Complaints from Amazon employees concerning operational conditions date as far back as 2011, when the Seattle Times reported that an overheated Amazon warehouse in Pennsylvania had caused multiple employees to suffer from heat-related illnesses that sent some to the hospital.


The growing company again struck headlines in 2017 when Bernie Sanders and other politicians publicly criticized what they called a ‘monopoly’ for its disregard for employee safety and unfair wages.

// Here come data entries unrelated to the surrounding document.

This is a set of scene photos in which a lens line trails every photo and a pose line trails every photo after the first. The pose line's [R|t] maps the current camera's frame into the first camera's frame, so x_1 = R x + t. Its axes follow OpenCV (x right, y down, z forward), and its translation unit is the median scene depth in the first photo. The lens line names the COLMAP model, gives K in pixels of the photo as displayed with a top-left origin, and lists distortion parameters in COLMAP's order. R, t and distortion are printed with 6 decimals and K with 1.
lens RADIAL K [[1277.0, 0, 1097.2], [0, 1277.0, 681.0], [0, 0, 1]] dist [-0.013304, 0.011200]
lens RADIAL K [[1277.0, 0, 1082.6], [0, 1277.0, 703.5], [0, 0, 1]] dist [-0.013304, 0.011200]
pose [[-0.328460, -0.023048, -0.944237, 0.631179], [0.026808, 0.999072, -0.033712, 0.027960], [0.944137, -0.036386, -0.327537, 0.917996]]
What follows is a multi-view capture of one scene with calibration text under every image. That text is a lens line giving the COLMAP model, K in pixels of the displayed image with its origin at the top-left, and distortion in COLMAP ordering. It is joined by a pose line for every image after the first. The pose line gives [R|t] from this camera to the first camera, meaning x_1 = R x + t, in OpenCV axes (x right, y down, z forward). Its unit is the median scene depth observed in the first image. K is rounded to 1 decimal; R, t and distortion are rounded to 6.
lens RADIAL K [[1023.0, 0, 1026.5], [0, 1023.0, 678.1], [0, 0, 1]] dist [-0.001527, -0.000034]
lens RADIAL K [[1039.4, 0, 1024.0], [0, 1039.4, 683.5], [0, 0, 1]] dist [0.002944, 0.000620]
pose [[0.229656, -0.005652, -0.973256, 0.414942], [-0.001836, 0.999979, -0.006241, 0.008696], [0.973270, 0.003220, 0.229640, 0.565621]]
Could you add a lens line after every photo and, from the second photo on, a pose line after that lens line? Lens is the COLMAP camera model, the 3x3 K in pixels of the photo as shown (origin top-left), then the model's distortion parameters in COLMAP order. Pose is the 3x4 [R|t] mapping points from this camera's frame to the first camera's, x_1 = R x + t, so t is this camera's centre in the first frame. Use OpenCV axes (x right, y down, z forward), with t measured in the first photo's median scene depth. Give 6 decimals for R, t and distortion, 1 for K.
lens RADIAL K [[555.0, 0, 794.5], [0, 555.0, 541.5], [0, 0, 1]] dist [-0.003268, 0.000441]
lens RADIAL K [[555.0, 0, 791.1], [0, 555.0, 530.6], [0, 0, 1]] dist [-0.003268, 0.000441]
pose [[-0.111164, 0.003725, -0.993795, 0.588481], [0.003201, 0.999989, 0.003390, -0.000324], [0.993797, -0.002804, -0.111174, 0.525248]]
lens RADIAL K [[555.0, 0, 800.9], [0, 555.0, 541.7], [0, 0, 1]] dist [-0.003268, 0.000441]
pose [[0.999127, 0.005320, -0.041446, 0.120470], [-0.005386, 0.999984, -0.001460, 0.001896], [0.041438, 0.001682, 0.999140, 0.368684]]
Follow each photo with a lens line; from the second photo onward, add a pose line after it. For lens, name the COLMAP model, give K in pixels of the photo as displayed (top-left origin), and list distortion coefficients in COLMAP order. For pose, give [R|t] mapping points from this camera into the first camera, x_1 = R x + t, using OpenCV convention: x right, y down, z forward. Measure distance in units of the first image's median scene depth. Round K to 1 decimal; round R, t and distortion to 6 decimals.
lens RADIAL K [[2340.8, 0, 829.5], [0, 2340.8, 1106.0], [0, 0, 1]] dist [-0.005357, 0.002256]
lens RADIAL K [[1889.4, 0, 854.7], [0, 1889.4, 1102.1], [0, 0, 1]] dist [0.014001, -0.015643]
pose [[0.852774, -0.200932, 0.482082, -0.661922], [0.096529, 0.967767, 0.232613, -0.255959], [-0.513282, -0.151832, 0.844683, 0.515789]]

But Amazon undoubtedly took its largest blow in 2018, when an undercover journalist for Insider reported that the Amazon warehouse conditions paralleled that of a “prison,” thus inciting a domino effect as more and more workers began to share their stories with the press.

Photo Credit to Wikipedia

Since then, Amazon has been criticized for its high turnover rate, inadequate wages, dangerous work environments, and dehumanizing task expectations - just to name a few. In addition, employee strikes and boycotts of the company have continued to frequent headlines for the past several years.


“At Amazon, everything is very meticulous. They’ll look at your rate, such as how many boxes you’ve scanned and put away within a minute, and if it’s not over a certain number, then you have time taken off of your paycheck,” said Hudson.


In other words, the lower your rate, the lower your check.


Work shifts for Amazon warehouse employees vary, but most are between eight to 12 hours, with one paid and one unpaid break during that time period. Hudson worked the night shift from Saturday to Tuesday, reporting to work each evening at 6 p.m. and not leaving until 5 a.m. the next day.


Federal labor law mandates that for shifts up to twelve hours, workers are allotted two 15-minute breaks and a 30-minute lunch. Since Hudson worked at night, breaks were instead divided into two 30-minute periods.


Hudson took her first break at 10 p.m. and the other at 1:30 a.m. However, she says that because the factory is so big, the time it would take to walk from any station to the exit would take five minutes, meaning a total of 10 minutes of the break time would be spent walking back and forth.


“Imagine having to walk from Thompson all the way up to the Landon door, and you have five minutes to get over there to start your break. But they wouldn’t let you leave until 1:30 exactly, and you have to be back by 2:00 exactly,” she said.


The reality was that her Amazon factory was cutting their employees’ breaks short.


If employees were late, money was docked from their paychecks. Some of her coworkers would complain about the situation being a labor law violation, but no changes were ever made.


Despite the strenuous and seemingly unbearable conditions Hudson faced at Amazon, she does not regret her experience and admits that it could have been worse.

Photo Credit to Pexels

“Everybody complains about Amazon, but Amazon is the holy grail of all the warehouse jobs. So, it’s like, Amazon is bad but everything else is much worse,” she said. “Honestly, the whole thing is an industry problem, but I think the reason Amazon gets so much bad rap is because they’re so big.”


For such a bad rap, it seems remarkable that Amazon remains the No.1 company to work for in 2022, according to LinkedIn.


And incomprehensible as it is, some employees such as Hudson opt to stay at Amazon. Why might you ask?


“If I go back and work another month, they put in $5,000 toward my tuition,” Hudson said. “I hate to talk bad about the company because they have helped me...but I still could never work there for the rest of my life.”